While it would be easy to assume that people who regularly take a non-aspirin NSAID may reduce cardiovascular risk by taking low-dose aspirin as well, studies have shown that this isn't the case and that this combination of medications is risky, especially for gastrointestinal (GI) complications.
About 21% of adults with asthma experience a worsening of symptoms when they take aspirin. In rare cases, aspirin can cause respiratory problems, such as difficulty breathing, in people without a history of asthma.
Warning: People who experience respiratory problems when they take aspirin usually have a high cross-reactivity to similar drugs-they'll experience similar symptoms when they take ibuprofen, indomethacin or other NSAIDs. The risk for aspirin-exacerbated asthma is highest in patients who also have nasal polyps and/or recurrent bouts of sinusitis.
Self-defense: In general, asthma patients should avoid aspirin and other NSAIDs, particularly if they also have polyps or sinusitis. These patients can safely substitute acetaminophen (Tylenol). Asthma patients who need additional pain relief should ask their doctors about such prescription non-NSAID drugs as gabapentin (Neurontin) and nortriptyline (Aventyl, Pamelor).
Up to 2% of patients who regularly take NSAIDs will have to stop taking them because of kidney problems.
Self-defense: Patients undergoing dialysis or those with kidney disease should not take NSAIDs-acetaminophen is a better choice.
I advise patients with diabetes or other risk factors for kidney disease to have a baseline creatinine test when they start NSAID therapy and then subsequent monitoring. Creatinine is a metabolic by-product that indicates how well the kidneys are working. Patients can keep using NSAIDs if their creatinine remains stable.
Important: Patients who have developed kidney disease as a consequence of liver disease should never take NSAIDs. They have a high risk for complications, including total kidney failure.
Some studies have shown that patients who take the painkillers sulindac (Clinoril) or diclofenac have an increase in liver enzymes circulating in the bloodstream. This increase is less likely to occur with other NSAIDs.
Self-defense: Stop taking NSAIDs if your doctor determines there's an increase in liver enzymes. The complications usually reverse when the drugs are discontinued.
Important: NSAID-related liver damage is rare. It usually occurs in patients who already have a liver disease, such as hepatitis C or cirrhosis. (Liver problems are rare with acetaminophen as well, but be sure not to take too much-follow directions on the label.)
Central Nervous System
Older adults who take NSAIDs will sometimes develop central nervous system problems.
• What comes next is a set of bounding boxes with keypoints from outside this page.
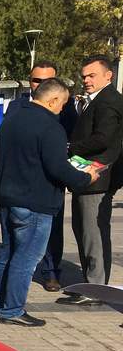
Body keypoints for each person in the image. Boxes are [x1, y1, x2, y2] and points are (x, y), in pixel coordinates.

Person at [0, 78, 100, 326]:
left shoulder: (13, 119)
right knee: (26, 258)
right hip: (34, 202)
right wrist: (85, 177)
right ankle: (12, 310)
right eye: (62, 104)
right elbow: (58, 167)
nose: (62, 109)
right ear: (52, 100)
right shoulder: (50, 127)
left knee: (7, 254)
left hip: (6, 197)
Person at [4, 60, 78, 292]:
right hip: (20, 185)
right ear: (29, 80)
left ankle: (51, 272)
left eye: (47, 81)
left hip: (51, 183)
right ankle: (11, 294)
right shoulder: (16, 106)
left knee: (52, 230)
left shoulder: (65, 107)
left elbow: (71, 138)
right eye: (37, 80)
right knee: (17, 244)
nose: (40, 84)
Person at [60, 54, 123, 302]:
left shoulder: (108, 101)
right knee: (83, 228)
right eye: (84, 75)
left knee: (92, 231)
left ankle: (96, 287)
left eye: (91, 75)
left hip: (98, 176)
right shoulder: (94, 100)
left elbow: (103, 139)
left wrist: (70, 148)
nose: (86, 80)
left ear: (109, 75)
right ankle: (91, 282)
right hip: (86, 176)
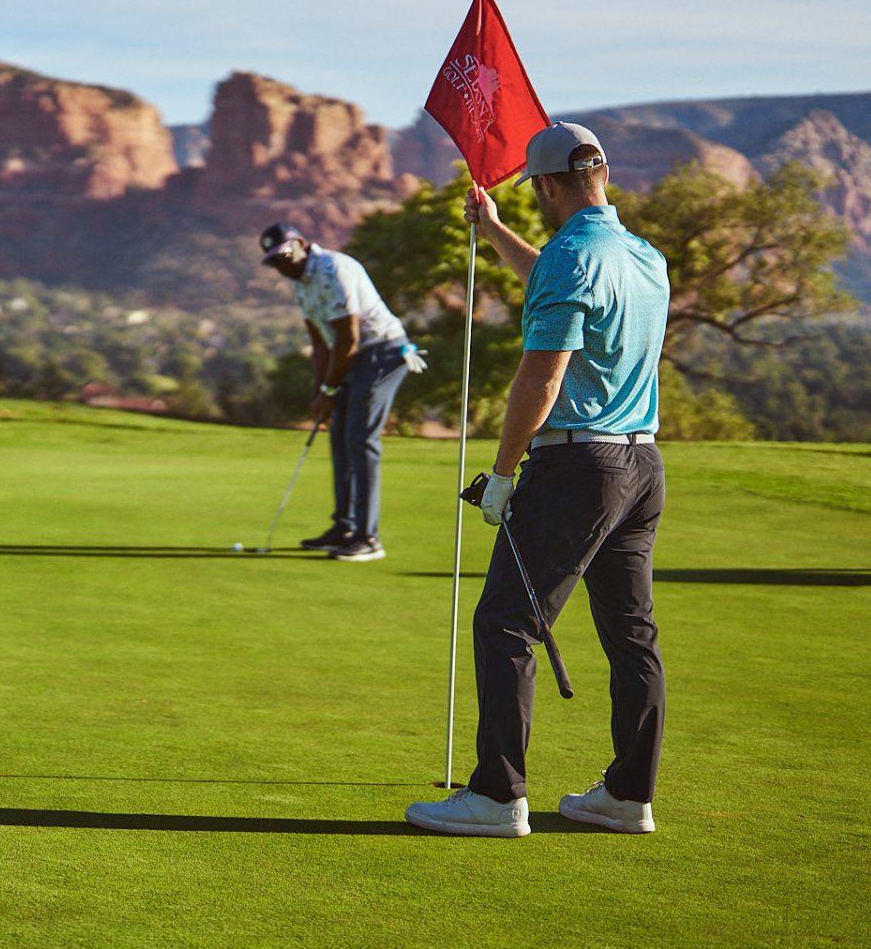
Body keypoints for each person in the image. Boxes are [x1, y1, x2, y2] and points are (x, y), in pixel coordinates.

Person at [406, 122, 670, 839]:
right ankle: (627, 795)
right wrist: (493, 231)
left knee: (506, 623)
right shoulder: (643, 256)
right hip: (642, 467)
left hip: (577, 468)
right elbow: (556, 280)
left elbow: (542, 373)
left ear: (547, 186)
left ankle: (497, 797)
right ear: (603, 173)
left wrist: (499, 473)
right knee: (631, 634)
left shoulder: (568, 256)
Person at [258, 222, 423, 562]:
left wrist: (331, 388)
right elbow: (321, 343)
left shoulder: (334, 268)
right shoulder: (301, 282)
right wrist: (321, 392)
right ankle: (345, 527)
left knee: (360, 440)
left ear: (301, 244)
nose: (282, 266)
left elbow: (348, 338)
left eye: (285, 256)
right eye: (275, 262)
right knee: (340, 437)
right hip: (351, 357)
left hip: (383, 352)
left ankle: (368, 538)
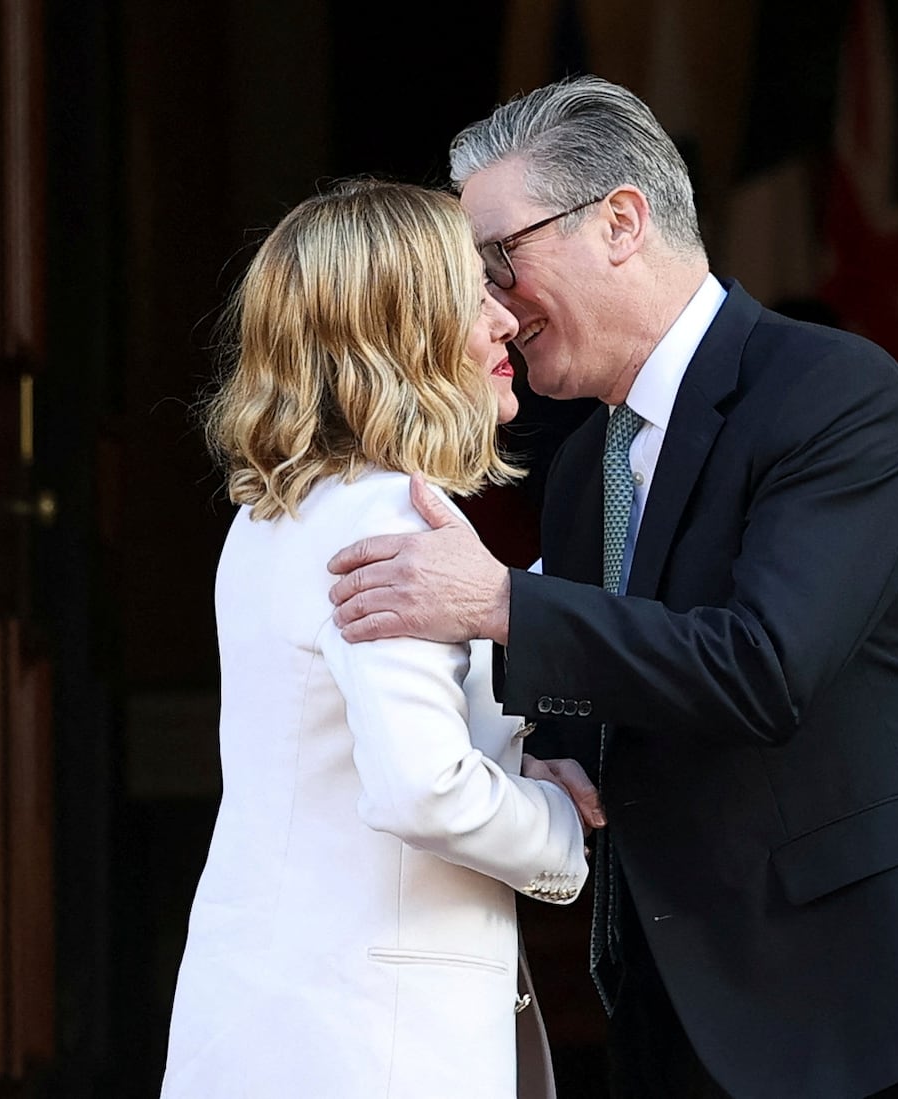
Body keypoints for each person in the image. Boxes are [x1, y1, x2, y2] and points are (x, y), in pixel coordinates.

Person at [328, 79, 898, 1098]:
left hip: (894, 1013)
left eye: (500, 257)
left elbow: (763, 667)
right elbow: (596, 709)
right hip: (699, 1022)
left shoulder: (832, 395)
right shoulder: (588, 465)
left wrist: (501, 603)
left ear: (621, 222)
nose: (492, 305)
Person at [161, 179, 596, 1099]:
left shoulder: (275, 514)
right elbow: (422, 788)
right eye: (472, 294)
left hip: (273, 1026)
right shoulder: (388, 515)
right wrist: (563, 833)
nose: (504, 321)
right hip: (369, 1047)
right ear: (397, 328)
Aspirin, for example, can cause or worsen tinnitus (ringing or other sounds in the ears). Indomethacin has been linked to cognitive changes.
Self-defense: Follow the dosing instructions on the label. These disorders mainly occur when people take NSAIDs in excessive doses-and will resolve when the drugs are discontinued or are taken in a lower dose.
It's estimated that at least 10% to 20% of people who regularly take one or more NSAIDs experience GI irritation. Many eventually will develop ulcers in the stomach, duodenum (part of the small intestine) and/or esophagus.
What happens: The NSAIDs reduce levels of prostaglandins, substances that help maintain the protective linings of the digestive tract. These drugs also are acidic--they can irritate tissues and potentially cause internal bleeding.
An analysis of data from the 1990s showed that NSAID-related bleeding was responsible for 32,000 hospitalizations and 3,200 deaths annually. The risk for bleeding is especially high among people 75 years old or older.
Self-defense: Older adults, particularly those with ulcers, should avoid NSAIDs-so should anyone who also is taking an anticoagulant, such as warfarin. Patients with a high risk for NSAID-related bleeding can take acetaminophen. It rarely causes GI irritation.